- **What the exercise asks**
The entries that follow should be reproduced exactly, with no images carried over.

━━━ Provided records ━━━

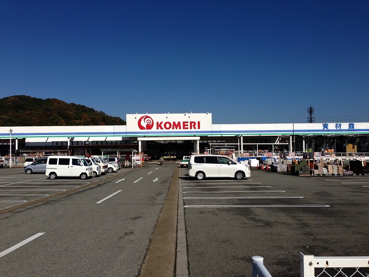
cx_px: 184
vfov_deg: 43.0
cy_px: 138
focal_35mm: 33
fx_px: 352
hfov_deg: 55.3
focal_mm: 4.13
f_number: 2.4
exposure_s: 1/4184
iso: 50
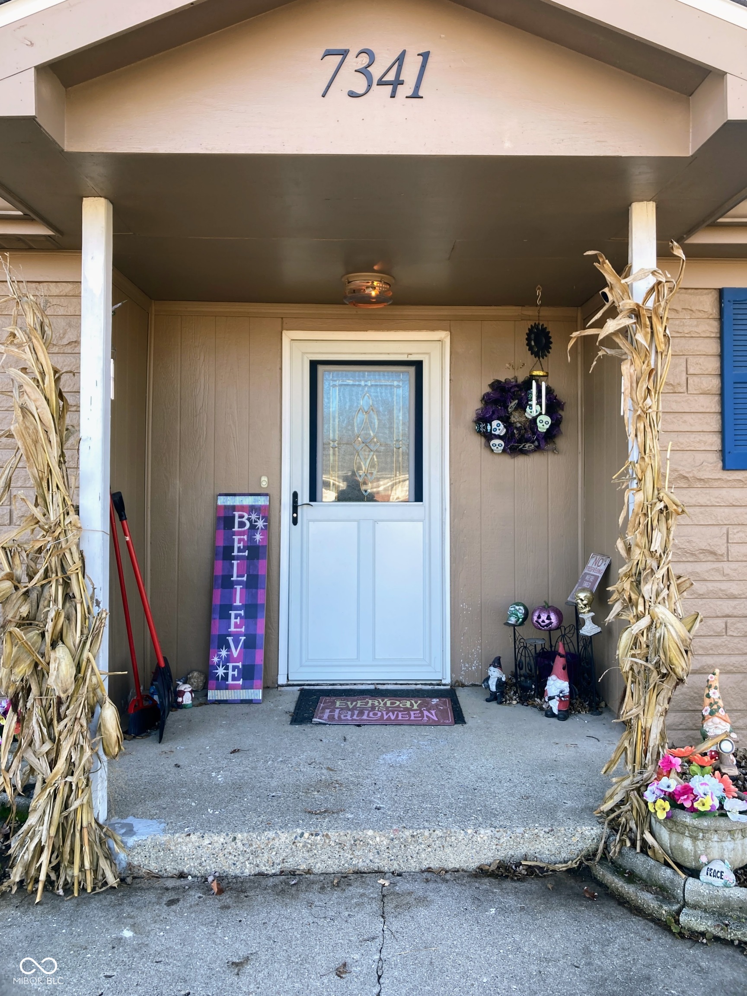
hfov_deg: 49.7
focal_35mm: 28
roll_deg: -0.8
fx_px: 806
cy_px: 498
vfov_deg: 63.4
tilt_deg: +3.0
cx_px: 374
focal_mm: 3.99
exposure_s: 1/120
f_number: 1.8
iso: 25
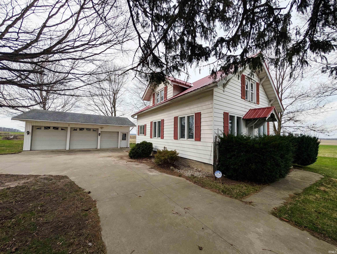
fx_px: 117
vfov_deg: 94.6
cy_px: 127
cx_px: 168
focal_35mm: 12
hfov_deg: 110.5
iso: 49
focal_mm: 2.02
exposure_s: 1/2500
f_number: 1.7
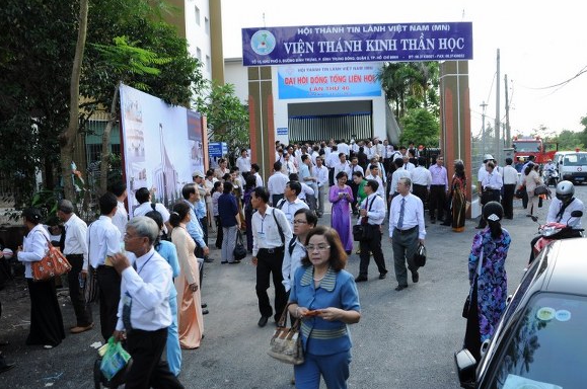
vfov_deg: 46.2
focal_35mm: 28
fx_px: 456
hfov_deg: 65.5
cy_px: 200
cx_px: 286
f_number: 6.3
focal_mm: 18
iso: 200
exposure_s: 1/80
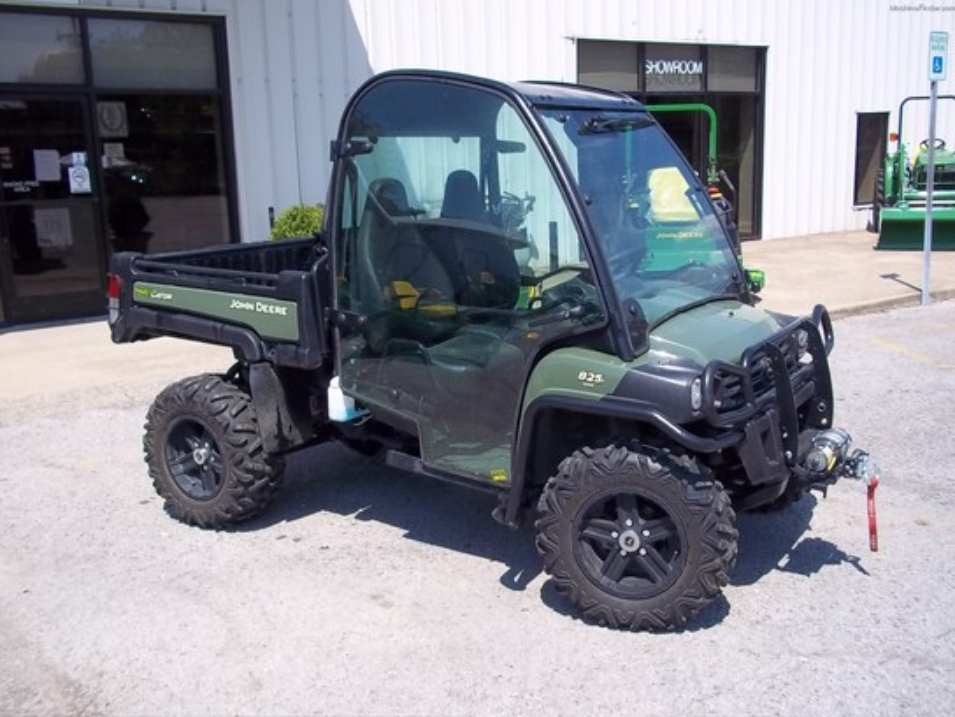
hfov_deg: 51.4
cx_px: 478
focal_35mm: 36
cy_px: 358
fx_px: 993
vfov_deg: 39.7
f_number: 8
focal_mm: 6.5
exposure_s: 1/125
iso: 80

━━━

- **Exercise output**
cx_px: 184
vfov_deg: 43.0
cy_px: 138
focal_35mm: 33
fx_px: 352
hfov_deg: 55.3
focal_mm: 4.13
f_number: 2.4
exposure_s: 1/4184
iso: 50
hfov_deg: 49.7
focal_35mm: 28
roll_deg: -0.8
fx_px: 806
cy_px: 498
vfov_deg: 63.4
tilt_deg: +3.0
cx_px: 374
focal_mm: 3.99
exposure_s: 1/120
f_number: 1.8
iso: 25
fx_px: 117
vfov_deg: 94.6
cy_px: 127
cx_px: 168
focal_35mm: 12
hfov_deg: 110.5
iso: 49
focal_mm: 2.02
exposure_s: 1/2500
f_number: 1.7
vfov_deg: 46.2
focal_35mm: 28
fx_px: 456
hfov_deg: 65.5
cy_px: 200
cx_px: 286
f_number: 6.3
focal_mm: 18
iso: 200
exposure_s: 1/80
hfov_deg: 51.4
cx_px: 478
focal_35mm: 36
cy_px: 358
fx_px: 993
vfov_deg: 39.7
f_number: 8
focal_mm: 6.5
exposure_s: 1/125
iso: 80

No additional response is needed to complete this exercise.